Records to use »
----------------

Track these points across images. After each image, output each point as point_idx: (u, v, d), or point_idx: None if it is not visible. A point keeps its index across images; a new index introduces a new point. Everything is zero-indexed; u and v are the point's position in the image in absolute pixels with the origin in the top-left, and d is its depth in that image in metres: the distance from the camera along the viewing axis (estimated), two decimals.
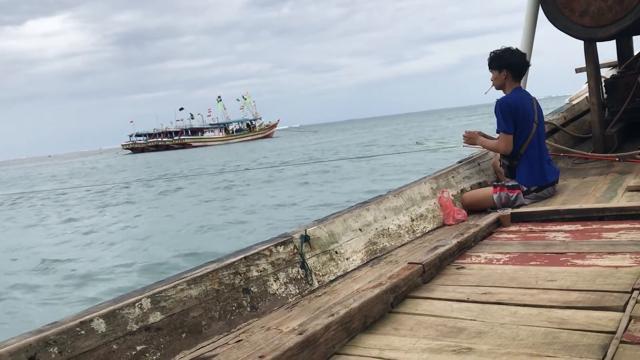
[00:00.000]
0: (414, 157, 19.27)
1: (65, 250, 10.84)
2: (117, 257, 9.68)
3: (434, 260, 2.42)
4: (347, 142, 40.24)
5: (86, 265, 9.22)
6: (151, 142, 79.54)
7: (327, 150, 32.99)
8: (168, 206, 15.71)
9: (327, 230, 2.89)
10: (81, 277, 8.45)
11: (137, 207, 16.36)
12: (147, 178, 25.99)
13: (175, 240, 10.53)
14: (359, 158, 21.96)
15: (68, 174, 44.00)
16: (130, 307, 1.96)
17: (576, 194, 3.75)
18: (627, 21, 4.38)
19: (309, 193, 15.01)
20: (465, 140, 4.18)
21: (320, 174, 19.37)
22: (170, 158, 47.58)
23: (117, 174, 33.72)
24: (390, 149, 24.98)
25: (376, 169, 18.71)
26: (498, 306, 1.96)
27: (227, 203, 14.85)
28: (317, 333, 1.71)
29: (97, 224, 13.81)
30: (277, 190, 16.35)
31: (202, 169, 28.11)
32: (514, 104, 3.78)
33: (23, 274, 9.18)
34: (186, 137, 77.98)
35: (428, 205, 3.65)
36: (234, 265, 2.36)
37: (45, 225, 14.91)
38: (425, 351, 1.68)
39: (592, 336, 1.61)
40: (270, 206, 13.35)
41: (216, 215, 12.94)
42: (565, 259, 2.40)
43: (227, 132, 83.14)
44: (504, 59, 3.86)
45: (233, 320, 2.23)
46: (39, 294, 7.87)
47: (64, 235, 12.93)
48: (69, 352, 1.74)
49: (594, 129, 5.04)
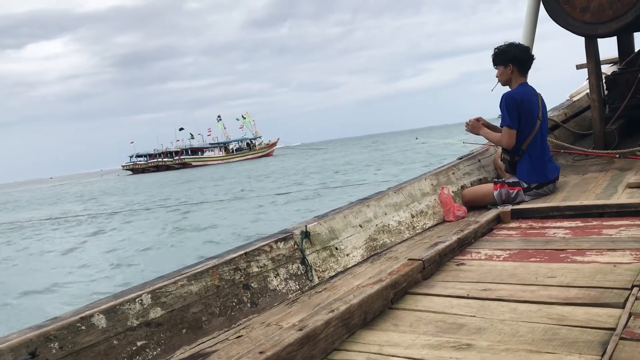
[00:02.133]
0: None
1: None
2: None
3: (434, 257, 2.42)
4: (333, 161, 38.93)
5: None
6: (151, 163, 79.85)
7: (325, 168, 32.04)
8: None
9: (327, 227, 2.89)
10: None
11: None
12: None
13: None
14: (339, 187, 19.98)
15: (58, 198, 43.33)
16: (131, 302, 1.96)
17: (576, 190, 3.75)
18: (628, 17, 4.37)
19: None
20: (468, 128, 4.14)
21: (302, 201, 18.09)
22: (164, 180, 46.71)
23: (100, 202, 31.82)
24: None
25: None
26: (498, 302, 1.96)
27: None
28: (317, 329, 1.71)
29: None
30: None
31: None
32: (519, 99, 3.76)
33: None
34: (186, 157, 78.24)
35: (428, 202, 3.65)
36: (234, 261, 2.36)
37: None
38: (425, 347, 1.68)
39: (591, 332, 1.61)
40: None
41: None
42: (565, 255, 2.40)
43: (227, 151, 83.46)
44: (509, 54, 3.84)
45: (233, 316, 2.23)
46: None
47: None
48: (69, 348, 1.74)
49: (594, 125, 5.04)
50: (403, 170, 21.07)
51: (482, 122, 4.14)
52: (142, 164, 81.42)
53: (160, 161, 79.27)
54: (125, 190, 39.08)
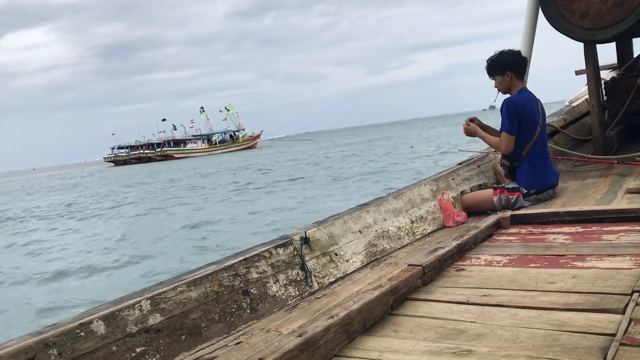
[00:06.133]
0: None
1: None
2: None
3: (434, 262, 2.42)
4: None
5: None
6: (133, 155, 79.34)
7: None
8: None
9: (327, 232, 2.89)
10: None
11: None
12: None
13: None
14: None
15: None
16: (130, 308, 1.96)
17: (576, 196, 3.75)
18: (627, 23, 4.38)
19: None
20: (465, 132, 4.11)
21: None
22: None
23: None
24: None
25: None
26: (498, 308, 1.95)
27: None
28: (316, 335, 1.71)
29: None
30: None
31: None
32: (521, 105, 3.76)
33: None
34: (168, 149, 77.84)
35: (428, 207, 3.64)
36: (234, 267, 2.36)
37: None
38: (425, 353, 1.67)
39: (592, 338, 1.61)
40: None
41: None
42: (565, 261, 2.40)
43: (210, 143, 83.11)
44: (503, 62, 3.85)
45: (233, 322, 2.23)
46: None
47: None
48: (68, 354, 1.73)
49: (593, 131, 5.04)
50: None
51: (477, 122, 4.14)
52: (124, 155, 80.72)
53: (142, 153, 78.47)
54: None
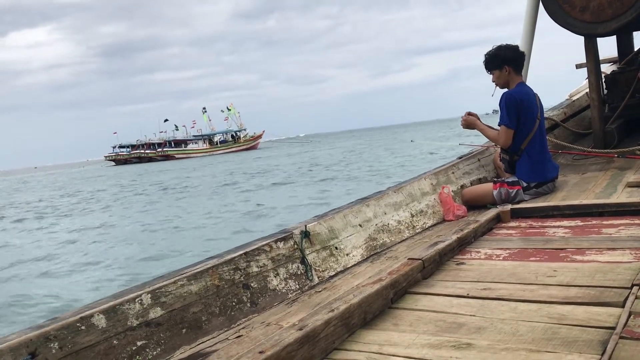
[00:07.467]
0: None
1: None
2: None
3: (434, 256, 2.42)
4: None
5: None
6: (134, 154, 79.33)
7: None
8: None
9: (327, 226, 2.89)
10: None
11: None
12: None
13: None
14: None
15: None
16: (131, 302, 1.96)
17: (576, 189, 3.75)
18: (628, 17, 4.37)
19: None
20: (464, 124, 4.12)
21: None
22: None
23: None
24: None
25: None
26: (498, 302, 1.96)
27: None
28: (317, 328, 1.71)
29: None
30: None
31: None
32: (519, 99, 3.76)
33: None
34: (169, 149, 77.91)
35: (428, 201, 3.65)
36: (234, 261, 2.36)
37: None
38: (425, 346, 1.68)
39: (591, 332, 1.61)
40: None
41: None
42: (565, 254, 2.40)
43: (211, 143, 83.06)
44: (501, 56, 3.84)
45: (233, 316, 2.23)
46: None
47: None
48: (69, 348, 1.74)
49: (594, 124, 5.04)
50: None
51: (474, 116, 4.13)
52: (125, 155, 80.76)
53: (142, 153, 78.55)
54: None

----------------

Required work » Write out the records word for word. Pictures stay out.

Exercise response »
Track these points across images. After each image, output each point as point_idx: (u, v, d), or point_idx: None if it is not visible. A point keeps its index across images; a new index introduces a new point. Everything is zero-indexed; u and v are the point's position in the image in absolute pixels with the origin in the top-left, and d is its depth in that image in metres: the distance from the camera along the viewing axis (estimated), two decimals.
[00:00.000]
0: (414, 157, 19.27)
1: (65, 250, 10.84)
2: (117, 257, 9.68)
3: (434, 260, 2.42)
4: (347, 142, 40.24)
5: (86, 265, 9.22)
6: (151, 142, 79.54)
7: (327, 150, 32.99)
8: (168, 206, 15.71)
9: (327, 230, 2.89)
10: (81, 277, 8.45)
11: (137, 207, 16.36)
12: (147, 178, 25.99)
13: (175, 240, 10.53)
14: (359, 158, 21.96)
15: (68, 174, 44.00)
16: (130, 307, 1.96)
17: (576, 194, 3.75)
18: (627, 21, 4.38)
19: (309, 193, 15.01)
20: (465, 140, 4.18)
21: (320, 174, 19.37)
22: (170, 158, 47.58)
23: (117, 174, 33.72)
24: (390, 149, 24.98)
25: (376, 169, 18.71)
26: (498, 306, 1.96)
27: (227, 203, 14.85)
28: (317, 333, 1.71)
29: (97, 224, 13.81)
30: (277, 190, 16.35)
31: (202, 169, 28.11)
32: (514, 104, 3.78)
33: (23, 274, 9.18)
34: (186, 137, 77.98)
35: (428, 205, 3.65)
36: (234, 265, 2.36)
37: (45, 225, 14.91)
38: (425, 351, 1.68)
39: (592, 336, 1.61)
40: (270, 206, 13.35)
41: (216, 215, 12.94)
42: (565, 259, 2.40)
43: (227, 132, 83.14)
44: (504, 59, 3.86)
45: (233, 320, 2.23)
46: (39, 294, 7.87)
47: (64, 235, 12.93)
48: (69, 352, 1.74)
49: (594, 129, 5.04)
[00:02.133]
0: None
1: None
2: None
3: (434, 257, 2.42)
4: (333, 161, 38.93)
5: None
6: (151, 163, 79.85)
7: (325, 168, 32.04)
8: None
9: (327, 227, 2.89)
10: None
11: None
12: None
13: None
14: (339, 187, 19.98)
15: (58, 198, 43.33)
16: (131, 302, 1.96)
17: (576, 190, 3.75)
18: (628, 17, 4.37)
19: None
20: (468, 128, 4.14)
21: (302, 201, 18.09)
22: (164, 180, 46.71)
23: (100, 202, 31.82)
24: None
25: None
26: (498, 302, 1.96)
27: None
28: (317, 329, 1.71)
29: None
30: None
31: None
32: (519, 99, 3.76)
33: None
34: (186, 157, 78.24)
35: (428, 202, 3.65)
36: (234, 261, 2.36)
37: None
38: (425, 347, 1.68)
39: (591, 332, 1.61)
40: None
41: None
42: (565, 255, 2.40)
43: (227, 151, 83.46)
44: (509, 54, 3.84)
45: (233, 316, 2.23)
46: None
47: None
48: (69, 348, 1.74)
49: (594, 125, 5.04)
50: (403, 170, 21.07)
51: (482, 122, 4.14)
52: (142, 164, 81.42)
53: (160, 161, 79.27)
54: (125, 190, 39.08)
[00:06.133]
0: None
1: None
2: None
3: (434, 262, 2.42)
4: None
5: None
6: (133, 155, 79.34)
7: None
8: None
9: (327, 232, 2.89)
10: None
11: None
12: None
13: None
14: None
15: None
16: (130, 308, 1.96)
17: (576, 196, 3.75)
18: (627, 23, 4.38)
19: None
20: (465, 132, 4.11)
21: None
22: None
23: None
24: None
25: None
26: (498, 308, 1.95)
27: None
28: (316, 335, 1.71)
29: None
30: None
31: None
32: (521, 105, 3.76)
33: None
34: (168, 149, 77.84)
35: (428, 207, 3.64)
36: (234, 267, 2.36)
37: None
38: (425, 353, 1.67)
39: (592, 338, 1.61)
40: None
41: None
42: (565, 261, 2.40)
43: (210, 143, 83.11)
44: (503, 62, 3.85)
45: (233, 322, 2.23)
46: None
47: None
48: (68, 354, 1.73)
49: (593, 131, 5.04)
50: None
51: (477, 122, 4.14)
52: (124, 155, 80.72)
53: (142, 153, 78.47)
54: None
[00:07.467]
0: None
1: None
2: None
3: (434, 256, 2.42)
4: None
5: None
6: (134, 154, 79.33)
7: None
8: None
9: (327, 226, 2.89)
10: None
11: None
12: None
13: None
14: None
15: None
16: (131, 302, 1.96)
17: (576, 189, 3.75)
18: (628, 17, 4.37)
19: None
20: (464, 124, 4.12)
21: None
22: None
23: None
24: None
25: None
26: (498, 302, 1.96)
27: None
28: (317, 328, 1.71)
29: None
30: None
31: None
32: (519, 99, 3.76)
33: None
34: (169, 149, 77.91)
35: (428, 201, 3.65)
36: (234, 261, 2.36)
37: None
38: (425, 346, 1.68)
39: (591, 332, 1.61)
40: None
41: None
42: (565, 254, 2.40)
43: (211, 143, 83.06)
44: (501, 56, 3.84)
45: (233, 316, 2.23)
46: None
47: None
48: (69, 348, 1.74)
49: (594, 124, 5.04)
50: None
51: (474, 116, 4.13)
52: (125, 155, 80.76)
53: (142, 153, 78.55)
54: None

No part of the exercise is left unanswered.